Fig. 6 Catalytic mechanism analysis of STAR@LCNC after cycling. The 3D reconstructions and top-view surface mapping of MgS⁻ species in cycled (A) STAR@LCNC-S cathode and (B) CNT-S cathode after 50 cycles at 0.5C via TOF-SIMS. The scalebar is 50 μm. The signal intensity comparisons of (C) S⁻ species and (D) MgS⁻ species in cycled STAR@LCNC-S and CNT-S cathodes, respectively. The white dashed line indicates the aggregation location of MgS⁻ species. (E) and (F) HAADF-STEM images of the single zinc atoms in the cycled STAR@LCNC-S cathode composite after 50 cycles at 0.5C (highlighted by red circles in (F)). (G) The high-resolution XPS of Zn 2p for pristine, fully charged, and fully discharged STAR@LCNC-S electrodes. The proposed catalytic mechanism without atomic reactors in (H) CNT-S or with (I) STAR@LCNC-S in Mg–S batteries.

Conclusion

In summary, a self-tandem catalysis for achieving fast Mg²⁺ desolvation and sulfur conversions is pioneered to deal with the sluggish reaction kinetics in polysulfide conversions and decomposition of MgS for the first time. As a demo, the serially-assembled train-like atomic reactors of zinc atomic catalysts employed in long-conductive nanocarbons (STAR@LCNC) are fabricated by locating the Zn atoms at the porous beads linked on long-chain CNT. The crucial catalytic roles and working mechanism of STAR@LCNC in tailoring the solvation structure, accelerating Mg²⁺ transport and catalyzing polysulfide conversion reactions by lowering the barriers are comprehensively demonstrated by theoretical simulations, static polysulfide adsorption, electrochemical analysis, and in situ spectroscopical and electron characterizations. Consequently, the STAR@LCNC can effectively promote the dissolution of MgCl(THF)_x⁺ structure, release a large amount of free Mg²⁺, and then accelerate the transfer of Mg²⁺ to the sulfur cathode to participate in the conversion of sulfur and polysulfide, effectively improving the utilization of sulfur.
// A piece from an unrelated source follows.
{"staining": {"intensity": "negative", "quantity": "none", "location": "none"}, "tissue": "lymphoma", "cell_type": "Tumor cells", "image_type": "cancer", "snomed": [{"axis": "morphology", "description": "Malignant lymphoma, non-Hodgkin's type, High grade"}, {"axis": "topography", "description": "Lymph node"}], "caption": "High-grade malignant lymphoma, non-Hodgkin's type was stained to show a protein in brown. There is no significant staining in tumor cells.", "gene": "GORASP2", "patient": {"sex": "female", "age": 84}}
The as-fabricated STAR@LCNC-S cathodes show the best ever rate performances up to 2C and with the so-far longest lifespan of 400 cycles. More impressively, the cell with a high mass loading of 4.0 mg cm⁻² is capable of maintaining a high capacity of 729 mA h g⁻¹ after 50 cycles, corresponding to an areal capacity of 2.92 mA h cm⁻², which has never been achieved in previous Mg–S batteries. These results open up new routes to design and fabricate highly active catalysts with favorable interface environments to develop faster, longer-lasting, higher-energy density Mg–S batteries.

Author contributions

J. Wang, S. Wang, and H. Lin conceived the idea. Q. Guan and J. Wang designed and conducted the experiments; L. Li, J. Zhang, L. Jia, H. Hu, Y. Zhang, H. Hu, S. Cheng, H. Zhang and H. Li helped to characterize the samples. Q. Zhuang carried out the theoretical simulation. Q. Guan, J. Wang, M. Liu, H. Lin, and S. Wang co-wrote and revised the manuscript. All authors were involved in the discussion of all the results and the revision of the manuscript.

Conflicts of interest

The authors declare no competing financial interests.

Acknowledgements

We acknowledge the National Key R&D Program of China (2021YFA1201503), the National Natural Science Foundation of China (No. 21972164, 22279161, 12264038, 22309144), the Natural Science Foundation of Jiangsu Province (BK. 20210130), Innovative and Entrepreneurial Doctor in Jiangsu Province (JSSCBS20211428), China Postdoctoral Science Foundation (2023M732561, 2023M731084), Shanxi Natural Science Basic Research Plan (No. 2022JQ-137) as well as the technical support from Nano-X, Suzhou Institute of Nano-tech and Nano-bionics, Chinese Academy of Sciences. Dr. J. Wang is thankful for the funding fellowship provided by the Alexander von Humboldt Foundation and the Helmholtz Association. We also thanks Peng Cheng for the help with the schematic illustration.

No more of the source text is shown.